At Medly Pharmacy, our job is to make the prescription process painless. The physicians we work with, of course, are an essential part of that process. In this installment of an ongoing series highlighting various practices and practitioners who’ve partnered with Medly, we’re introducing you to Dr. Ravi Sutaria, a physician specializing in rheumatology in Queens, New York.
Dr. Sutaria was interested in rheumatology “out of an interest in procedures, and ultrasound and just the musculoskeletal system in general,” he said. His practice in Queens sees a wide variety of patients for every imaginable type of pathology, which makes Queens an appealing place for him to work.
“In Queens, we serve a very varied patient population that includes all disease forms, all variations of all diseases. And really all types of pathology because being in New York, we have every type of culture, every type of person. And as such, every type of disease. So it’s really a nice place to practice to see the full entourage of rheumatology diseases and stuff like that.”
During the first few months of the COVID-19 pandemic, his practice operated on a “very limited schedule,” he said. However, the office is now back to a full schedule with safety precautions. “We just had to kind of extend our hours to be able to accommodate patients, so they’re not all waiting in the waiting room at the same time,” he said.

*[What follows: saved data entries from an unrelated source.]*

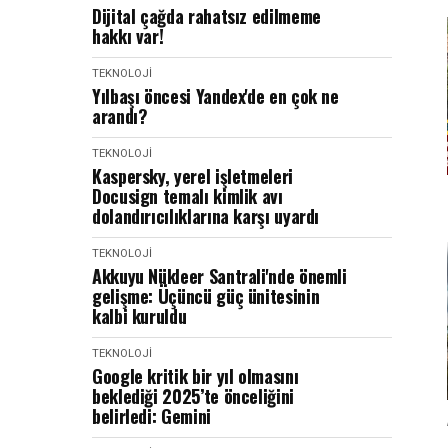
Dijital çağda rahatsız edilmeme
hakkı var!
TEKNOLOJI
Yılbaşı öncesi Yandex'de en çok ne
arandı?
TEKNOLOJI
Kaspersky, yerel işletmeleri
Docusign temalı kimlik avı
dolandırıcılıklarına karşı uyardı
TEKNOLOJI
Akkuyu Nükleer Santrali'nde önemli
gelişme: Üçüncü güç ünitesinin
kalbi kuruldu
TEKNOLOJI
Google kritik bir yıl olmasını
beklediği 2025’te önceliğini
belirledi: Gemini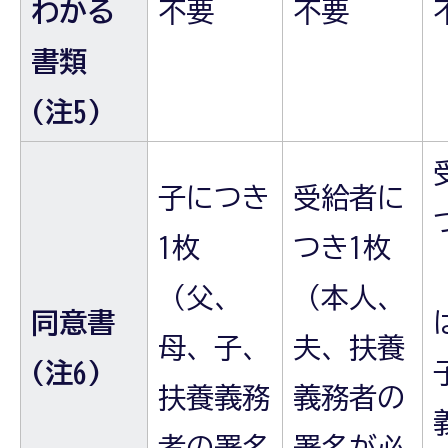
わかる
不要
不要
書類
(注5)
子につき
受給者に
1枚
つき1枚
（父、
（本人、
同意書
母、子、
夫、扶養
(注6)
扶養義務
義務者の
者の署名
署名が必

On the horizon of rheumatology care, Dr. Sutaria sees a refinement in the drugs that are already available.
“I think the future involves just the progression of these medications to get even more checkpoint inhibitors specific or pathway specific, to specifically treat the symptoms that we want to treat without any broad side effects or affecting other parts of the body,” said Dr. Sutaria. “And I also do think that in the realm of osteoarthritis, there’s going to be a lot of new drug development, as there basically has been nothing in the last X number of years.”
Some of the new drugs Dr. Sutaria foresees include biologic drugs to treat new areas of the body. Dr. Sutaria said,
“I think there’s going to be the advent of biologic drugs in the knee osteoarthritis. As opposed to current therapies, which are physical therapy, NSAIDs, and steroid injections. As well as gel shots.”
Psoriasis care is also part of this future, as psoriatic arthritis and psoriasis can sometimes be treated by the same drugs. Dr. Sutaria said, “It used to be that rheumatology only touched psoriatic arthritis and not psoriasis. However, there have been crossovers between biologics. Drugs like COSENTYX, drugs like Otezla. They work across platforms.”
Dr. Sutaria became familiar with Medly through positive word-of-mouth. He said, “Drugs were delivered on time, drugs got the necessary approvals. I know you guys assist with approvals on your end, which as our practice got busier, it became more and more important because we just don’t have the time or manpower.”
Especially in the time of coronavirus, it is critical that clinics have the time to actually “see patients and administer care,” said Dr. Sutaria. “Staff has to do so much other things that we can’t really all sit and get every approval for every patient. The clinic just wouldn’t work that way. So we appreciate that kind of backend stuff.”
Medly’s commitment to same-day delivery is another factor that impacts Dr. Sutaria’s decisions regarding which of several different pharmacies to use. “it just depends on the patient’s location, pharmacy preferences. A lot of these drugs are delivered. The fact that Medly is in Brooklyn doesn’t really impact us in Queens,” he said.
Dr. Sutaria recommends Arthritis and Rheumatology, a major journal in rheumatology, to keep up with continuing education. He also points to the usefulness of conferences. “I try to make the American Rheumatology Conference, ACR, every year. And then every few years I try to go to EULAR in Europe,” he said.
When it comes to advising a new provider, Dr. Sutaria believes one should practice for the right reasons: “for enjoyment of the practice of medicine,” he said.
Dr. Sutaria also highlights an important, but often understated issue with private practice: administrative work. This is something Medly helps with in the form of prior authorization support, but there are also other administrative concerns.
“I would certainly advise them if they’re going to be private, to just be prepared for the non-patient aspects of care that sort of dominate private practice,” Dr. Sutaria said.
“If you’re doing private, just be aware that you will need eight to 10 hours of administrative duties a week. And that comes at the cost of patient care. And that also takes away from what we like doing, which is being physicians.”